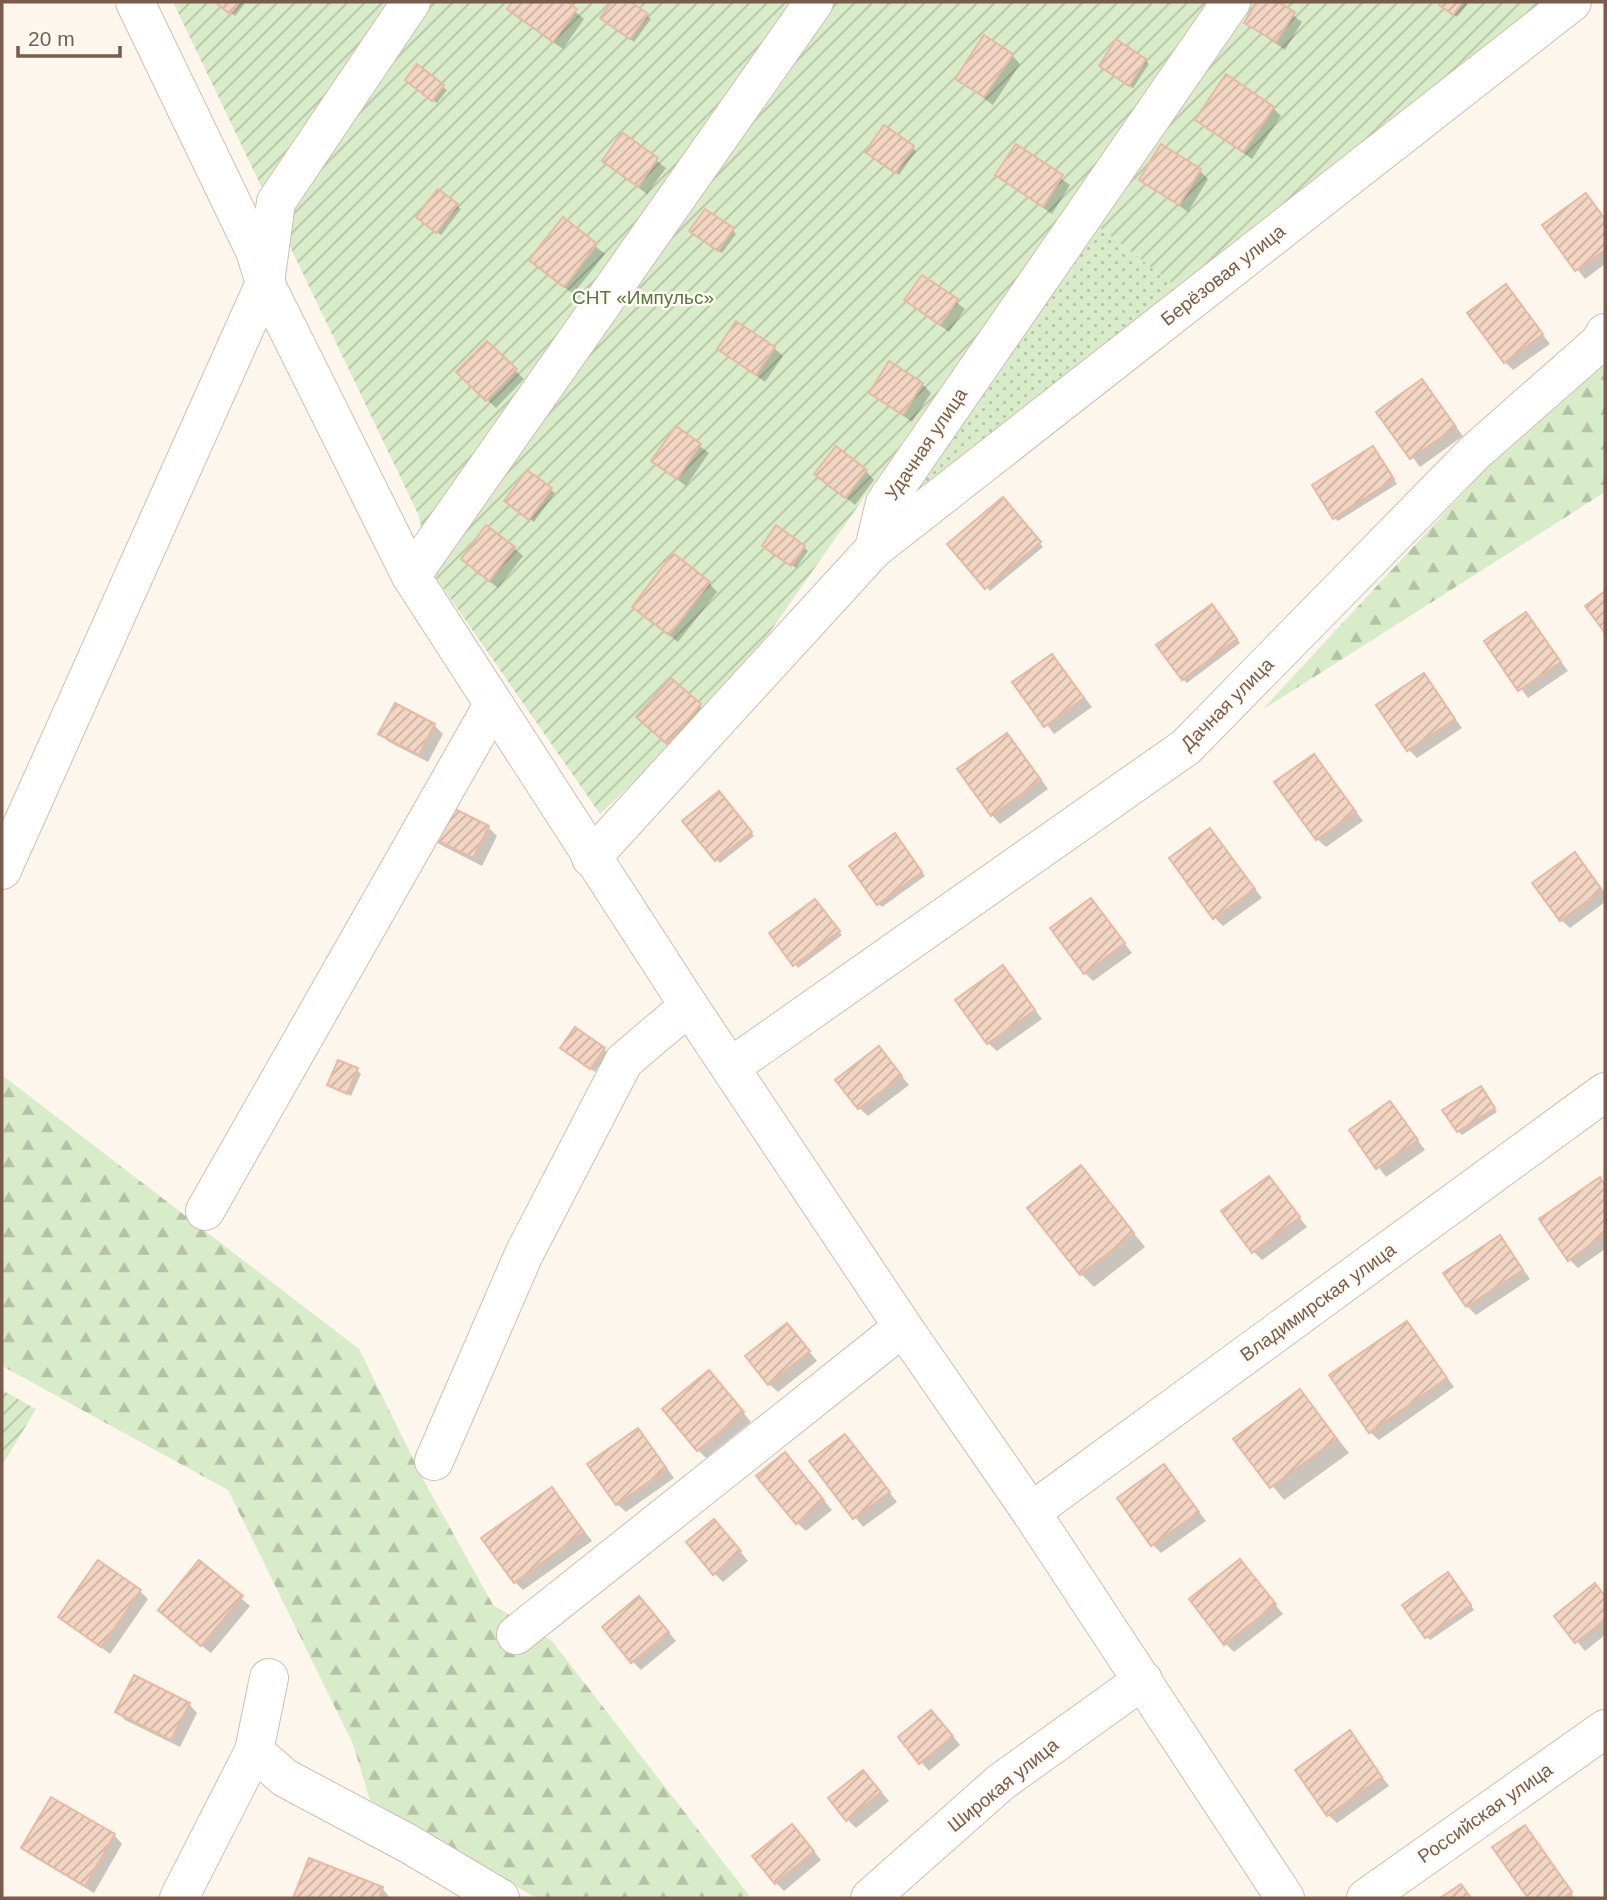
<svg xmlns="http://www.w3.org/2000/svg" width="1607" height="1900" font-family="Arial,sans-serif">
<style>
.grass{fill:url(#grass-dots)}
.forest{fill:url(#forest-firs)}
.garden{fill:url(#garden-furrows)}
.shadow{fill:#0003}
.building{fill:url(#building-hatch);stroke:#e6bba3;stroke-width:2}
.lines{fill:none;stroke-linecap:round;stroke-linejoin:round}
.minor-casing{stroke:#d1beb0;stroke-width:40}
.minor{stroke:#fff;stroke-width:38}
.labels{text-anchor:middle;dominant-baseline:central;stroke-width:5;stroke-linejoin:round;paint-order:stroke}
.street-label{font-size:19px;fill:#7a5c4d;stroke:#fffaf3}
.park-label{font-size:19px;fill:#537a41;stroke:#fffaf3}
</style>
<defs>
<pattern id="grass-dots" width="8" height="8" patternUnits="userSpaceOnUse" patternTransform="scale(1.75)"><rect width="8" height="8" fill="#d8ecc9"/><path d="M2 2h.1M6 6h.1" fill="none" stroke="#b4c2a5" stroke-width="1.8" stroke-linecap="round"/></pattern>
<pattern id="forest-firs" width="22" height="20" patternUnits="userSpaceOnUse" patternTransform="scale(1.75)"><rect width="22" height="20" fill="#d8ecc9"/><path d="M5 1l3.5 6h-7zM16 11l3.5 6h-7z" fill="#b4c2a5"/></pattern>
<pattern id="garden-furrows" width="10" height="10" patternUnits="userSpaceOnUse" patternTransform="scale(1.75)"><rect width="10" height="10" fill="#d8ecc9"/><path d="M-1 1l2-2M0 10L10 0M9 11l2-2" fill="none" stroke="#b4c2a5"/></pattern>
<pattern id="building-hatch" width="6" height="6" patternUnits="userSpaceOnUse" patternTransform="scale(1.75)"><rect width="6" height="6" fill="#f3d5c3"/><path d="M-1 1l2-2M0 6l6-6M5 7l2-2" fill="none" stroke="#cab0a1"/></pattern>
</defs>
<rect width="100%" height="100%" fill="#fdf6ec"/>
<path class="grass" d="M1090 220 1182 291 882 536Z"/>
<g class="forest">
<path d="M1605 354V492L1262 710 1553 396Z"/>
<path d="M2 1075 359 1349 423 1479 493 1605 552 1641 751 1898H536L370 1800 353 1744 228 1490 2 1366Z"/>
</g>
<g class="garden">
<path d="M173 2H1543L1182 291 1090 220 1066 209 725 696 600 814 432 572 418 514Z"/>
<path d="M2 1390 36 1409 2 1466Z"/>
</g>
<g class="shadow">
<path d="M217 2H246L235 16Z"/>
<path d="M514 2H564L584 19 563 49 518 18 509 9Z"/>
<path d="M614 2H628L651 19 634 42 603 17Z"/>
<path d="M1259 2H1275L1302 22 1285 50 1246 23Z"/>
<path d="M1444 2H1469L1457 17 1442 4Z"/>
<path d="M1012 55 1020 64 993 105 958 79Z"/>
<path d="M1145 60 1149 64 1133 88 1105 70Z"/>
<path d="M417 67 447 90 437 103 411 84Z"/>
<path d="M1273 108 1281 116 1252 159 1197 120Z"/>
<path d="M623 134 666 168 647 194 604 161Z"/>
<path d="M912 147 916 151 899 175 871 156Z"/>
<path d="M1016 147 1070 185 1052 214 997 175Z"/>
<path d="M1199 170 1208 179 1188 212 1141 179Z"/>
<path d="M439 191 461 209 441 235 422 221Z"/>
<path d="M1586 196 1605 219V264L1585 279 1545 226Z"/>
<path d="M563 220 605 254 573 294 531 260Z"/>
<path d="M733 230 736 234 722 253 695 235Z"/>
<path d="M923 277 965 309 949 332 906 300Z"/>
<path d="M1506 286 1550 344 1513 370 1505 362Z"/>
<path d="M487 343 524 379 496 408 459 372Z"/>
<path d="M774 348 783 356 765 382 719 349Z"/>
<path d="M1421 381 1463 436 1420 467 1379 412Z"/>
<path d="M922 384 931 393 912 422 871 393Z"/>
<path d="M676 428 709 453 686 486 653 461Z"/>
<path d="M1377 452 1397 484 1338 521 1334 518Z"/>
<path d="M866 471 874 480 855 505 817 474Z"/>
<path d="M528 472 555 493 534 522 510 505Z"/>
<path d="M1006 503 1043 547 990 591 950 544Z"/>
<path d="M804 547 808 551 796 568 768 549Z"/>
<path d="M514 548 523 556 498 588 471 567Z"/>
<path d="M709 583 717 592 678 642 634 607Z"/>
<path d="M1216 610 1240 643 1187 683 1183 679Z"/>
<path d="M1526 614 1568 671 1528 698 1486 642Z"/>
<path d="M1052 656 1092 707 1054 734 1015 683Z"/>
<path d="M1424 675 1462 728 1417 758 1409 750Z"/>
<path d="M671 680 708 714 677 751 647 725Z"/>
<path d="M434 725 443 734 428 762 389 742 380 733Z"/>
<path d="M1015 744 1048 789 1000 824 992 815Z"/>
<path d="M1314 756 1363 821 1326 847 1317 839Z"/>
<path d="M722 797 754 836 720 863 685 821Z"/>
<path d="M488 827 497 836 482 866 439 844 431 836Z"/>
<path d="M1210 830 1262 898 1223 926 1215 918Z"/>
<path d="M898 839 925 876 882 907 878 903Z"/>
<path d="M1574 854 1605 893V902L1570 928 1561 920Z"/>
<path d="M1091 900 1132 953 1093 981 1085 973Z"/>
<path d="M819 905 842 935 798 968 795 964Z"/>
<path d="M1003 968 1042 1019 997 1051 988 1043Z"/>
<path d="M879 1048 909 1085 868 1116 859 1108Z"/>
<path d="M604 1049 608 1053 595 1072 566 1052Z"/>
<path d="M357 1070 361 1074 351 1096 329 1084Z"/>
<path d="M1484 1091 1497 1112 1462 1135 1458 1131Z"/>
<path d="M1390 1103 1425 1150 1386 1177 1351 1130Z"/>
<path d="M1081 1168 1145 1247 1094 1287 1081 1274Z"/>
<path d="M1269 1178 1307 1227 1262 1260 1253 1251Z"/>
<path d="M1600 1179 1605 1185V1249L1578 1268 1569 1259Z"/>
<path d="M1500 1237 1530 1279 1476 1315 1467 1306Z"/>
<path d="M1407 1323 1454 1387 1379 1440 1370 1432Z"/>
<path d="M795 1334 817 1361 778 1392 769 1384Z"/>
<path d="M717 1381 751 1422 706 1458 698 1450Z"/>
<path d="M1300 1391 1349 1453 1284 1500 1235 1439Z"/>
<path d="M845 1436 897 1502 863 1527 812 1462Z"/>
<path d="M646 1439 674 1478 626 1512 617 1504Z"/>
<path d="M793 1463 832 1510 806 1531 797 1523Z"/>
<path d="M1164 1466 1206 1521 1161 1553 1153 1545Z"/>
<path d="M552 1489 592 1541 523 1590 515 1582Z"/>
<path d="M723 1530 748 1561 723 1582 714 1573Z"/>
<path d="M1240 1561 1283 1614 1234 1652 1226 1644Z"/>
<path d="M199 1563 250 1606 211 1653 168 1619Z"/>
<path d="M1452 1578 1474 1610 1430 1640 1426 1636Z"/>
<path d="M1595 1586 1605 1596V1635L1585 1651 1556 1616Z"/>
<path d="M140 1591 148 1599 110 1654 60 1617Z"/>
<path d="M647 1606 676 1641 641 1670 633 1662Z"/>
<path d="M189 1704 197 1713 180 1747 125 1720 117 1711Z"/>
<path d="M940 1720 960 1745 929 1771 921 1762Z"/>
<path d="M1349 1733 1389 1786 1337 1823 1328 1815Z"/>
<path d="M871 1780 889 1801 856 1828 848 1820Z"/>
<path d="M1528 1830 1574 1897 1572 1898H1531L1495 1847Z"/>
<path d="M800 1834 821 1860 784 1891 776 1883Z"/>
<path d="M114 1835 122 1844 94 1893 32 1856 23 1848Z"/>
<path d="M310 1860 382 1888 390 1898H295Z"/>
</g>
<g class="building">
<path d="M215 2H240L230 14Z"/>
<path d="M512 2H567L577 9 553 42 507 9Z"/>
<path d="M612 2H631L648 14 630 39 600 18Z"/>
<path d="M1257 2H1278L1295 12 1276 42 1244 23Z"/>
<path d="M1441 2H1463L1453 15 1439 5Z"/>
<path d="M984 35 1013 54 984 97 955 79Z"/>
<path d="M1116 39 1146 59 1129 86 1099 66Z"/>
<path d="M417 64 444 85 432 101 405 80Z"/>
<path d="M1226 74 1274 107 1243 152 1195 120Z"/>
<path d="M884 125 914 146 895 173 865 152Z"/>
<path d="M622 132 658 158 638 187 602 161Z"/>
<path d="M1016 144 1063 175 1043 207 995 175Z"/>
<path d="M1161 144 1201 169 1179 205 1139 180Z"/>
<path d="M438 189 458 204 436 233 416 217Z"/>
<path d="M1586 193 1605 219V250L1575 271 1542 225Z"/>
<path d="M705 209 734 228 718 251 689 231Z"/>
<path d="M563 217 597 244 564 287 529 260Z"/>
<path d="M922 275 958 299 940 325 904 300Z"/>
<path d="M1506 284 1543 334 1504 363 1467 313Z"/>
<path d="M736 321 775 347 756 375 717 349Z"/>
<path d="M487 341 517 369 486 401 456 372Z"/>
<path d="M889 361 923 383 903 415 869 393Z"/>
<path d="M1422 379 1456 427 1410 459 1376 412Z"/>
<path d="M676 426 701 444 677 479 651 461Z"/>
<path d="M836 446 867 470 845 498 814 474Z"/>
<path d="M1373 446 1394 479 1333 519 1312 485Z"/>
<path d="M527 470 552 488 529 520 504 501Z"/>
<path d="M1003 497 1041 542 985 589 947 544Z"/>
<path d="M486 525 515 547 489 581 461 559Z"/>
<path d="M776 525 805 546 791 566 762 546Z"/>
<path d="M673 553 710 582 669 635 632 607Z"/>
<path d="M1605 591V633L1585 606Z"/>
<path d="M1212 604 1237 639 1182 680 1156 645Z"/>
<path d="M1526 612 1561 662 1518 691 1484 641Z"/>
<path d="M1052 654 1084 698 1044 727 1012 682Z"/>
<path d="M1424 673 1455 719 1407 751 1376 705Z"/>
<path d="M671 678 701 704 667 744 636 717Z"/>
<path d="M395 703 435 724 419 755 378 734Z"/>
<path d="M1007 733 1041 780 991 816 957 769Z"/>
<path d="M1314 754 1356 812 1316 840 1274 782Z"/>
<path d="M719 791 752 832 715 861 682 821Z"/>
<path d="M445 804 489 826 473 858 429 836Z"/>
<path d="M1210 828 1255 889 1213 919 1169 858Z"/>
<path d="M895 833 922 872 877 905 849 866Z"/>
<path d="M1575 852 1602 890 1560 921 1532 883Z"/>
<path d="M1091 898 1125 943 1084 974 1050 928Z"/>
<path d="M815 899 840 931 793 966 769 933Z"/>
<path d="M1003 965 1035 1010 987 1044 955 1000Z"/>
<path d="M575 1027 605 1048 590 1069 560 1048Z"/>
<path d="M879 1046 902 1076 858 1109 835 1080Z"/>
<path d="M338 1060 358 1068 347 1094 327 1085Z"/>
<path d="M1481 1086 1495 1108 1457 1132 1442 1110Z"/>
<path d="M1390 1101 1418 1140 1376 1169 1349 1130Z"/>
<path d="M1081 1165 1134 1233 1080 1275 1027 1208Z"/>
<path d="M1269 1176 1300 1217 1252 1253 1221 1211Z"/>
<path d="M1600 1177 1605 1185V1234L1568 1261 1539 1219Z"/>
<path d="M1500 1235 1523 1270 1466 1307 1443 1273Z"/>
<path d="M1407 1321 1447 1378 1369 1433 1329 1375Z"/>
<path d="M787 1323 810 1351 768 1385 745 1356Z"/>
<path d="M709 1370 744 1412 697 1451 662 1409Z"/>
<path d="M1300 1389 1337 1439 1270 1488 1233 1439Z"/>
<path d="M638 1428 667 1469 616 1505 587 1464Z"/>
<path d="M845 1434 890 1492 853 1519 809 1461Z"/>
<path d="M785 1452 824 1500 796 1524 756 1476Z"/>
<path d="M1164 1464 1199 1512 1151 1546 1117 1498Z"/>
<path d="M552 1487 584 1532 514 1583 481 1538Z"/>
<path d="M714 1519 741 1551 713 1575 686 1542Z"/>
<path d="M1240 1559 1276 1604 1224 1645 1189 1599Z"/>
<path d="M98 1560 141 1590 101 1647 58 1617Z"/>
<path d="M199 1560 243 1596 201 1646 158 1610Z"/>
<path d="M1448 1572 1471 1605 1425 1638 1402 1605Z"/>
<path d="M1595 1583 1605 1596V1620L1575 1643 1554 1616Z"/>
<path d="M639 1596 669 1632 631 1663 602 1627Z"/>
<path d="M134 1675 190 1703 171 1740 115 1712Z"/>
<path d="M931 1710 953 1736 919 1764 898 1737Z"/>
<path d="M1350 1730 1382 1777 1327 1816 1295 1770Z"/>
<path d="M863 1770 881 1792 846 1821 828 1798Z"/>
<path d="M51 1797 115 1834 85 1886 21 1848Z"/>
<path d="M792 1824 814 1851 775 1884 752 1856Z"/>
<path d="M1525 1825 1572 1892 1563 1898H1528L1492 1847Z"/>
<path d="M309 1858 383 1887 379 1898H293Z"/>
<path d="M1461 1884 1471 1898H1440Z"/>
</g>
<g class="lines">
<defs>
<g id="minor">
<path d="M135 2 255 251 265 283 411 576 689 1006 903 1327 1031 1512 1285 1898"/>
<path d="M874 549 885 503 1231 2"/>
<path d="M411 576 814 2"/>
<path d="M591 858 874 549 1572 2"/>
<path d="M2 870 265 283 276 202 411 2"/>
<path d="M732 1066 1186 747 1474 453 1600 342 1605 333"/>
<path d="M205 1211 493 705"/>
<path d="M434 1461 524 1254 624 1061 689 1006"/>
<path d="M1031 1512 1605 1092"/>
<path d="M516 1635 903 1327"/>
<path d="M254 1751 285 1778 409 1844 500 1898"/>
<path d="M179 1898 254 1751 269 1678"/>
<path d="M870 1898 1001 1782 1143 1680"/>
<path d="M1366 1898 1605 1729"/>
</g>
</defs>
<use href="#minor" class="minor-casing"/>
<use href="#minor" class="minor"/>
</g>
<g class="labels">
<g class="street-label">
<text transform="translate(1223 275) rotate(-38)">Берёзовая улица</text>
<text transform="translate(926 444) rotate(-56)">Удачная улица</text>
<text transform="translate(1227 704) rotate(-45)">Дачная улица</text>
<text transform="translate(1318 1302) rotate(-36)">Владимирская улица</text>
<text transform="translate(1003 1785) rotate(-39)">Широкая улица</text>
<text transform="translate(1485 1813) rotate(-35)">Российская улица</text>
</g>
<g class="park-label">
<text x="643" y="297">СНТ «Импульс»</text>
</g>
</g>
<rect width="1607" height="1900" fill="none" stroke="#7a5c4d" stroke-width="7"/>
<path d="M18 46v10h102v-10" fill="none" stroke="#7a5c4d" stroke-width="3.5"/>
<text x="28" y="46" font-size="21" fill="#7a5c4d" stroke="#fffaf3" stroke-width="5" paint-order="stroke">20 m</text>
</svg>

==============================

**Work item**
Wherever a line in the data above contains the word "lines", copy that line.

**Solved problem**
.lines{fill:none;stroke-linecap:round;stroke-linejoin:round}
<g class="lines">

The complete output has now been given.